* [Task to complete]:
The span to repeat in the listing below runs from the line containing "empfohlen. Finden Sie" to the line containing "andere Möbel wie", inclusive. Repeat it exactly, and only it.

╭─ Data provided

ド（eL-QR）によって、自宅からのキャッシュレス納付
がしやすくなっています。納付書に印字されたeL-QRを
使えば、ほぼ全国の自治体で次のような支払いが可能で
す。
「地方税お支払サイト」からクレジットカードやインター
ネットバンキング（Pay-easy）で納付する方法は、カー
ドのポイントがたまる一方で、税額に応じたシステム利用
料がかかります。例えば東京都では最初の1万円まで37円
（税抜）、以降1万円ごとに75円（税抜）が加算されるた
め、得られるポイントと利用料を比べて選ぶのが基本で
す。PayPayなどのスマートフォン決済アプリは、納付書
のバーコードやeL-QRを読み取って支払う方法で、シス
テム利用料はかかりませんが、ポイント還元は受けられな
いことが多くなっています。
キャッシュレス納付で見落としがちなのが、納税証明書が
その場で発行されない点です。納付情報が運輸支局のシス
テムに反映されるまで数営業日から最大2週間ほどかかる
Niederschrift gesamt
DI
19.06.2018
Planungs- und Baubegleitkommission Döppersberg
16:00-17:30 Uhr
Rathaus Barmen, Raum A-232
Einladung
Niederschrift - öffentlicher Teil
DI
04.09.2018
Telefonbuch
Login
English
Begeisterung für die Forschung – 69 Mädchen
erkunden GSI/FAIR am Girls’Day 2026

╰─
╭─ Data provided

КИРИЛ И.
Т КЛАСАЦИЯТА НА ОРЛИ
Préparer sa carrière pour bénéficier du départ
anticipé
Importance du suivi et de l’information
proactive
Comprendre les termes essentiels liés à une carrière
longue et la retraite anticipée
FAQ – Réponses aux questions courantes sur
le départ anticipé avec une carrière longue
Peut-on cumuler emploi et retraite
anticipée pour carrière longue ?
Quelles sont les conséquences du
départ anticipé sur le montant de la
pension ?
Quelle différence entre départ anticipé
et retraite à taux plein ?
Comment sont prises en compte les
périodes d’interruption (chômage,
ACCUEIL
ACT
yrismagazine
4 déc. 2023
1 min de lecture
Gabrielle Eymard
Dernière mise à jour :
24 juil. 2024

╰─
╭─ Data provided

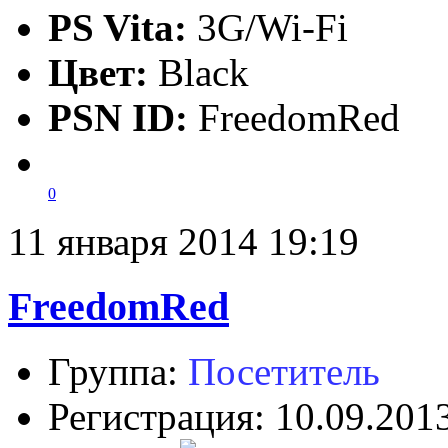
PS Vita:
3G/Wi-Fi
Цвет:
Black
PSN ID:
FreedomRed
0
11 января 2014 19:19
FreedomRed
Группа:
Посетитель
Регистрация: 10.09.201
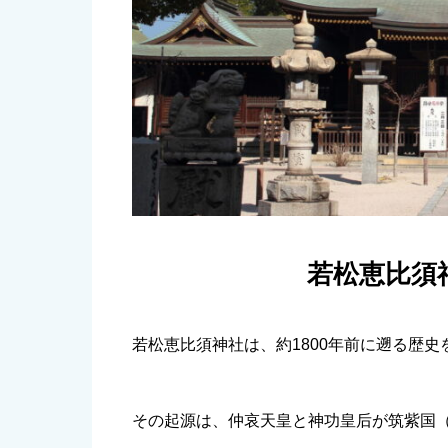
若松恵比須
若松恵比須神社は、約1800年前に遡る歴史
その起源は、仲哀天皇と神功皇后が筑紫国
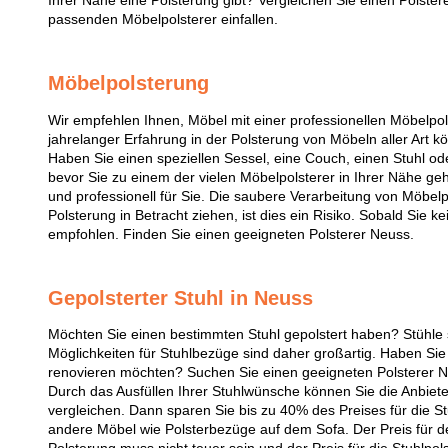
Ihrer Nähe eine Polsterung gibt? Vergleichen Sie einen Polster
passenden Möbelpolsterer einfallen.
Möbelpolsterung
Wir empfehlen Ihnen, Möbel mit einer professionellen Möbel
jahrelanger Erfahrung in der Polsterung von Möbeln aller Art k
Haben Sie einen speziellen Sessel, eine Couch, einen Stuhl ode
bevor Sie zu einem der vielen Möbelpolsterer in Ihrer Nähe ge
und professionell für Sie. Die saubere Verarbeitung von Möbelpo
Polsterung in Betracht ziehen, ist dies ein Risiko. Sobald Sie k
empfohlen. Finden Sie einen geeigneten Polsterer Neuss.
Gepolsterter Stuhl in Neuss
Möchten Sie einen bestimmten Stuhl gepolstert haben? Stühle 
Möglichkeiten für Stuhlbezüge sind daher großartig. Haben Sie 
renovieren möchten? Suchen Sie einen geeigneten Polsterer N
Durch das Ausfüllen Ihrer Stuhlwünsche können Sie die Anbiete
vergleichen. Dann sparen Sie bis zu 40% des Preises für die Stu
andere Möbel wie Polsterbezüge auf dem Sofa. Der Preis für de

╰─

* [Exercise answer]:
empfohlen. Finden Sie einen geeigneten Polsterer Neuss.
Gepolsterter Stuhl in Neuss
Möchten Sie einen bestimmten Stuhl gepolstert haben? Stühle 
Möglichkeiten für Stuhlbezüge sind daher großartig. Haben Sie 
renovieren möchten? Suchen Sie einen geeigneten Polsterer N
Durch das Ausfüllen Ihrer Stuhlwünsche können Sie die Anbiete
vergleichen. Dann sparen Sie bis zu 40% des Preises für die Stu
andere Möbel wie Polsterbezüge auf dem Sofa. Der Preis für de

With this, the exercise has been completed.